Equipping Student Engineers with Data Science Skills
By Thomas Popham, University of Warwick
Data science is emerging as a highly desirable skill for engineers. Most engineering degrees currently offer data science topics as an option during the final year, usually in a narrow field of study. In 2018, we introduced data science as a core topic for all undergraduate engineering streams (including Civil, Mechanical, and Electronic and Systems) at the University of Warwick. From our industrial experience we know that data analytics is affecting virtually every area of engineering development and operation.
Data science and machine learning will soon be essential skills for all engineers, whether they are applying machine learning algorithms, providing data to feed these algorithms, or making decisions based on the results. That is why we introduced data science as a thread through the Warwick Engineering degree, starting from the introduction of programming and simple statistical models during the first year, moving to a core data analytics module in the second year, and then offering more stream-specific modules in years 3 and 4.
Year 1: Systems Modeling, Simulation, and Computation
All first-year engineering undergraduates take ES197: Systems Modelling, Simulation, and Computation. In this module, students learn how to use both physical and (simple) data-driven approaches for modeling engineering systems.
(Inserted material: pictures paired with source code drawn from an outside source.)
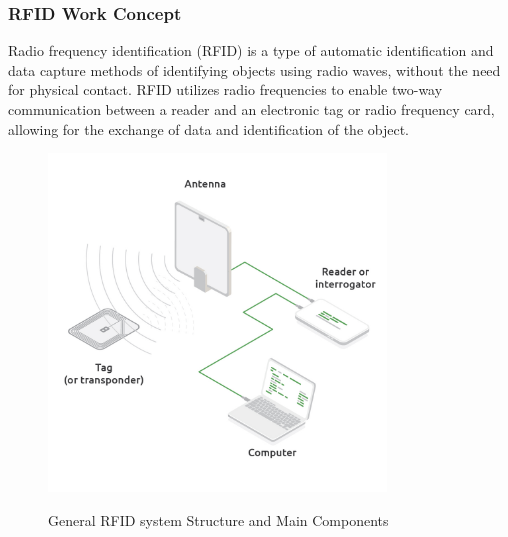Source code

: \subsubsection{RFID Work Concept}
Radio frequency identification (RFID) is a type of automatic identification and data capture methods of identifying objects  using radio waves, without the need for physical contact. RFID utilizes radio frequencies to enable two-way communication between a reader and an electronic tag or radio frequency card, allowing for the exchange of data and identification of the object.\cite{li2018flooding}\cite{landaluce2020review}\\

\begin{figure}[h]
	\centering
	\includegraphics[width=0.8\textwidth,height=0.3\textheight]{images chap1/r}
	\caption{General RFID system Structure and Main Components }\cite{rfidwork}
\end{figure}

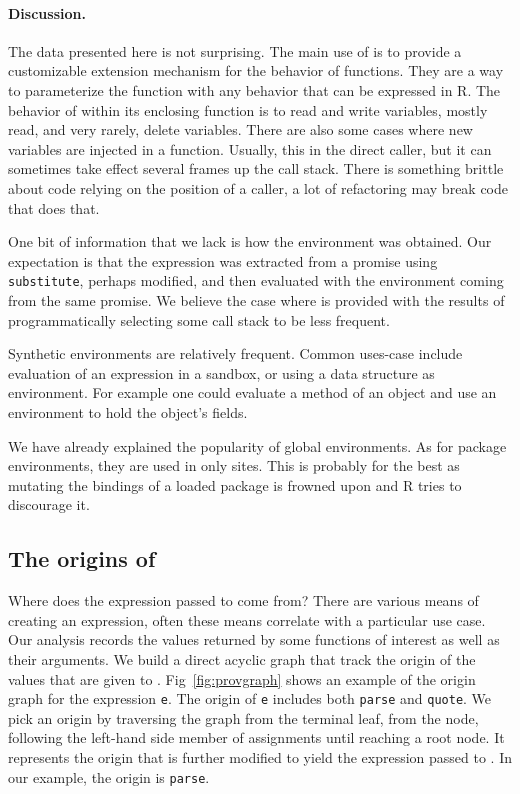 \documentclass[screen,acmsmall]{acmart}%
\renewcommand{\k}[1]{\lstinline |#1|\xspace}
\begin{document}
\paragraph{Discussion.}
The data presented here is not surprising. The main use of \eval is to provide a
customizable extension mechanism for the behavior of functions. They are a way
to parameterize the function with any behavior that can be expressed in R. The
behavior of \eval within its enclosing function is to read and write variables,
mostly read, and very rarely, delete variables. There are also some cases where
new variables are injected in a function. Usually, this in the direct caller,
but it can sometimes take effect several frames up the call stack. There is
something brittle about code relying on the position of a caller, a lot of
refactoring may break code that does that.

One bit of information that we lack is how the environment was obtained. Our
expectation is that the expression was extracted from a promise using
\k{substitute}, perhaps modified, and then evaluated with the environment coming
from the same promise. We believe the case where \eval is provided with the results
of programmatically selecting some call stack to be less frequent.

Synthetic environments are relatively frequent. Common uses-case include
evaluation of an expression in a sandbox, or using a data structure as
environment. For example one could evaluate a method of an object and use an
environment to hold the object's fields.

We have already explained the popularity of global environments. As for package
environments, they are used in only \packageNbPackageNamespaceEnvSites sites.
This is probably for the best as mutating the bindings of a loaded package is
frowned upon and R tries to discourage it.

\subsection{The origins of \eval}

Where does the expression passed to \eval come from? There are various means of
creating an expression, often these means correlate with a particular use case.
Our analysis records the values returned by some functions of interest as well
as their arguments. We build a direct acyclic graph that track the origin
of the values that are given to \eval. Fig~\ref{fig:provgraph} shows an example
of the origin graph for the expression \k{e}.
The origin of \k{e} includes both \k{parse} and \k{quote}. We pick an
origin by traversing the graph from the terminal leaf, \ie from the \eval node, following the left-hand side
member of assignments until reaching a root node. It represents the origin that is
further modified to yield the expression passed to \eval. In our example, the
origin is \k{parse}.
\end{document}
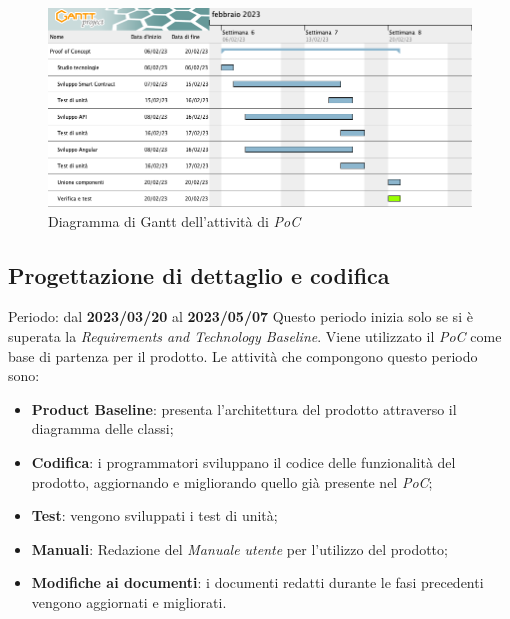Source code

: \begin{figure}[H]
    \centering
    \includegraphics[scale=0.4]{src/img/Gantt PoC.png}
    \caption{Diagramma di Gantt dell'attività di \textit{PoC}}
\end{figure}

\subsection{Progettazione di dettaglio e codifica}
Periodo: dal \textbf{2023/03/20} al \textbf{2023/05/07} \newline
Questo periodo inizia solo se si è superata la \textit{Requirements and Technology Baseline}. Viene utilizzato il \textit{PoC}
come base di partenza per il prodotto. Le attività che compongono questo periodo sono:
\begin{itemize}
    \item \textbf{Product Baseline\glo }: presenta l'architettura del prodotto attraverso il diagramma delle classi;
    \item \textbf{Codifica}: i programmatori sviluppano il codice delle funzionalità del prodotto, aggiornando e migliorando quello già presente nel \textit{PoC};
    \item \textbf{Test}: vengono sviluppati i test di unità;
    \item \textbf{Manuali}: Redazione del \textit{Manuale utente} per l'utilizzo del prodotto;
    \item \textbf{Modifiche ai documenti}: i documenti redatti durante le fasi precedenti vengono aggiornati e migliorati.
\end{itemize}

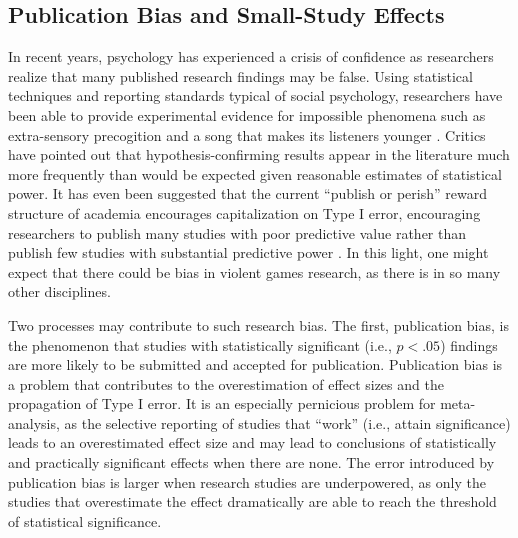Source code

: \documentclass[man]{apa6}
\begin{document}
\subsection{Publication Bias and Small-Study Effects}
In recent years, psychology has experienced a crisis of confidence as researchers realize that many published research findings may be false. Using statistical techniques and reporting standards typical of social psychology, researchers have been able to provide experimental evidence for impossible phenomena such as extra-sensory precogition \citep[psi][]{Bem:2011} and a song that makes its listeners younger \citep{Simmons:etal:2011}. Critics have pointed out that hypothesis-confirming results appear in the literature much more frequently than would be expected given reasonable estimates of statistical power. %
It has even been suggested that the current ``publish or perish'' reward structure of academia encourages capitalization on Type I error, encouraging researchers to publish many studies with poor predictive value rather than publish few studies with substantial predictive power \citep{Bakker:etal:2011}. In this light, one might expect that there could be bias in violent games research, as there is in so many other disciplines. 

Two processes may contribute to such research bias. The first, publication bias, is the phenomenon that studies with statistically significant (i.e., $p<.05$) findings are more likely to be submitted and accepted for publication. Publication bias is a problem that contributes to the overestimation of effect sizes and the propagation of Type I error. It is an especially pernicious problem for meta-analysis, as the selective reporting of studies that ``work'' (i.e., attain significance) leads to an overestimated effect size and may lead to conclusions of statistically and practically significant effects when there are none. The error introduced by publication bias is larger when research studies are underpowered, as only the studies that overestimate the effect dramatically are able to reach the threshold of statistical significance.
\end{document}
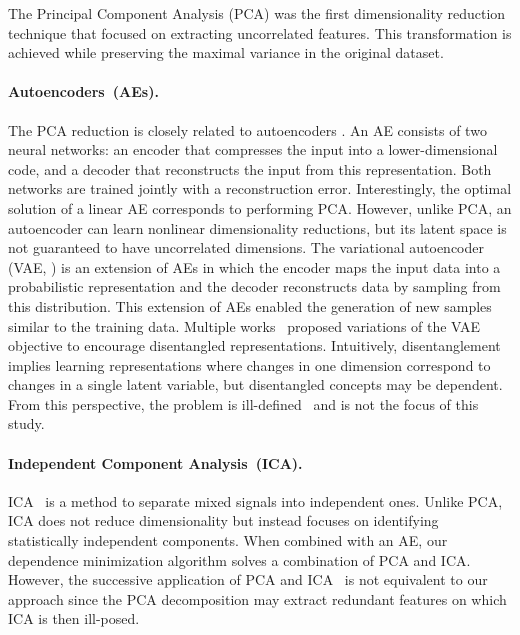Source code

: The Principal Component Analysis (PCA) was the first dimensionality reduction technique that focused on extracting uncorrelated features. 
This transformation is achieved while preserving the maximal variance in the original dataset.

\paragraph{Autoencoders~(AEs).} The PCA reduction is closely related to autoencoders \citep{kramer1991autoencoder_nlpca, rumelhart1986ae_structure}. 
An AE consists of two neural networks: an encoder that compresses the input into a lower-dimensional code, and a decoder that reconstructs the input from this representation. 
Both networks are trained jointly with a reconstruction error. 
Interestingly, the optimal solution of a linear AE corresponds to performing PCA. 
However, unlike PCA, an autoencoder can learn nonlinear dimensionality reductions, but its latent space is not guaranteed to have uncorrelated dimensions. 
The variational autoencoder (VAE, \cite{kingma2013VAE}) is an extension of AEs in which the encoder maps the input data into a probabilistic representation and the decoder reconstructs data by sampling from this distribution. %
This extension of AEs enabled the generation of new samples similar to the training data. 
Multiple works~\citep{higgins2022beta_vae, burgess2018understand_beta_vae, kim2018factor_vae, chen2018tc_vae} proposed variations of the VAE objective to encourage disentangled representations. Intuitively, disentanglement implies learning representations where changes in one dimension correspond to changes in a single latent variable, but disentangled concepts may be dependent. 
From this perspective, the problem is ill-defined~\citep{locatello2019challenging_disentanglement} and is not the focus of this study. 

\paragraph{Independent Component Analysis~(ICA).} 
ICA~\citep{jutten1991ica_bss} is a method to separate mixed signals into independent ones. Unlike PCA, ICA does not reduce dimensionality but instead focuses on identifying statistically independent components. 
When combined with an AE, our dependence minimization algorithm solves a combination of PCA and ICA. 
However, the successive application of PCA and ICA~\citep{back1997IPCA_first,yao2012ipca_later} is not equivalent to our approach since the PCA decomposition may extract redundant features on which ICA is then ill-posed.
This module also serves as an introduction to programming.
To familiarize themselves with programming and with MATLAB®, students complete lessons from the online MATLAB Fundamentals course. From an educator’s perspective, this approach works really well, as it allows students to learn at their own pace by completing the various programming exercises and getting immediate feedback.
After applying the MATLAB skills they’ve acquired to assignments on curve fitting and deriving simple models and relationships from data, the students tackle modeling and simulation problems using examples from electrical, thermal, and translational systems. Unlike computer science students, who view programming as a necessary skill, many engineering students may not initially appreciate its relevance. By introducing programming in the context of modeling and simulation, we aim to show students that coding is a skill that will be useful to them throughout their careers.
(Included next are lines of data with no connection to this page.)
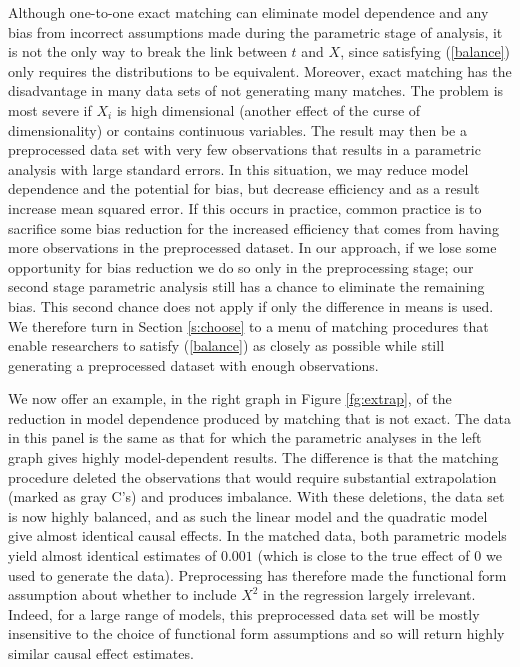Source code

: \documentclass[11pt,titlepage]{article}
\begin{document}
Although one-to-one exact matching can eliminate model dependence and
any bias from incorrect assumptions made during the parametric stage
of analysis, it is not the only way to break the link between $t$ and
$X$, since satisfying (\ref{balance}) only requires the distributions
to be equivalent.  Moreover, exact matching has the disadvantage in
many data sets of not generating many matches.  The problem is most
severe if $X_i$ is high dimensional (another effect of the curse of
dimensionality) or contains continuous variables.  The result may then
be a preprocessed data set with very few observations that results in
a parametric analysis with large standard errors.  In this situation,
we may reduce model dependence and the potential for bias, but
decrease efficiency and as a result increase mean squared error.  If
this occurs in practice, common practice is to sacrifice some bias
reduction for the increased efficiency that comes from having more
observations in the preprocessed dataset.  In our approach, if we lose
some opportunity for bias reduction we do so only in the preprocessing
stage; our second stage parametric analysis still has a chance to
eliminate the remaining bias.  This second chance does not apply if
only the difference in means is used.  We therefore turn in Section
\ref{s:choose} to a menu of matching procedures that enable
researchers to satisfy (\ref{balance}) as closely as possible while
still generating a preprocessed dataset with enough observations.

We now offer an example, in the right graph in Figure \ref{fg:extrap},
of the reduction in model dependence produced by matching that is not
exact.  The data in this panel is the same as that for which the
parametric analyses in the left graph gives highly model-dependent
results.  The difference is that the matching procedure deleted the
observations that would require substantial extrapolation (marked as
gray C's) and produces imbalance.  With these deletions, the data set
is now highly balanced, and as such the linear model and the quadratic
model give almost identical causal effects.  In the matched data, both
parametric models yield almost identical estimates of $0.001$ (which
is close to the true effect of $0$ we used to generate the data).
Preprocessing has therefore made the functional form assumption about
whether to include $X^2$ in the regression largely irrelevant.
Indeed, for a large range of models, this preprocessed data set will
be mostly insensitive to the choice of functional form assumptions and
so will return highly similar causal effect estimates.
\end{document}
In later assignments, students incorporate noise or other random effects into the model. For example, we have them create a simple model in MATLAB in which particles shoot up into the air and fall back down while being acted upon by random forces. The simulation produces an interesting 3D visualization (Figure 1). The entire project gives students confidence in their abilities to create their own models programmatically.
Year 2: Engineering Mathematics and Data Analytics
The second-year module ES2C7 Engineering Mathematics and Data Analytics focuses on solving regression, classification, and clustering problems. When I worked in industry, I saw that solving data science problems was relatively straightforward once the data was clean and in the proper format, but that is rarely the case with real-world data. With this in mind, I teach the students how to identify and remove outliers, handle missing values, and organize data in tables.
MATLAB Live scripts are particularly useful during lectures because I can include formatted text and images to remind me of what I want to cover and because the output of the code appears along with the code that produced it. The Classification Learner and Regression Learner apps in Statistics and Machine Learning Toolbox™, meanwhile, make it possible to teach the broad principles of regression and classification without delving into implementation details (Figure 2).
Once students see what the apps do and how they can be used, I show the class how the underlying algorithms work in MATLAB.
After completing lab assignments on regression, classification, and clustering, the students work on a group project in which I ask them to imagine working for an engineering consultancy tasked with assessing the quality of manufactured steel components. The students must predict which components are most likely to fail using two data sets, one that is fairly clean and one that is messy and complicated.
Working with noisy data in a variety of file formats, including Excel®, CSV, and plain text, the students remove outliers, perform joins, and prepare the data to be used in training a model. Most groups use the Regression Learner app or implement linear regression in a MATLAB script; some try both approaches. To complete the project and demonstrate the skills they developed throughout the module, each group creates a video that presents their findings and the methods they employed.
Year Three and Beyond
For students interested in exploring data science and machine learning further, Warwick offers a third-year module on intelligent system design that covers computer vision and more advanced machine learning techniques. In this module, I introduce students to the sense-perceive-act framework used in many autonomous control system applications. The quadcopter model in Simulink® (Figure 3) is very useful for showing this basic framework while introducing students to topics to be covered later in the module, such Kalman filtering and optical flow.
Later, students develop a gesture recognition app with MATLAB that combines computer vision and machine learning. For this project, students develop a model capable of interpreting webcam images of their own hands and classifying them as one of several predetermined hand gestures. The project is particularly engaging for the students because they are working with their own data and need to think about factors such as lighting and how many different images are needed to train an accurate classifier.
Students who learn how to apply data science techniques in the context of real-world problems early in their studies are well prepared not only for advanced coursework in subsequent years but also for careers as practicing engineers. We have already received very positive feedback from our students on this approach—they have found that they are able to apply these techniques during undergraduate internships and to talk about these skills in interviews.
With device connectivity enabling companies to base their design decisions on data rather than on intuition or previous experience, engineers with a background in data analytics are very much in demand. While few of our graduates will enter the workforce ready to demonstrate new tools to senior engineers, we are confident that they will be able to apply machine learning and data analytics whenever the situation requires it.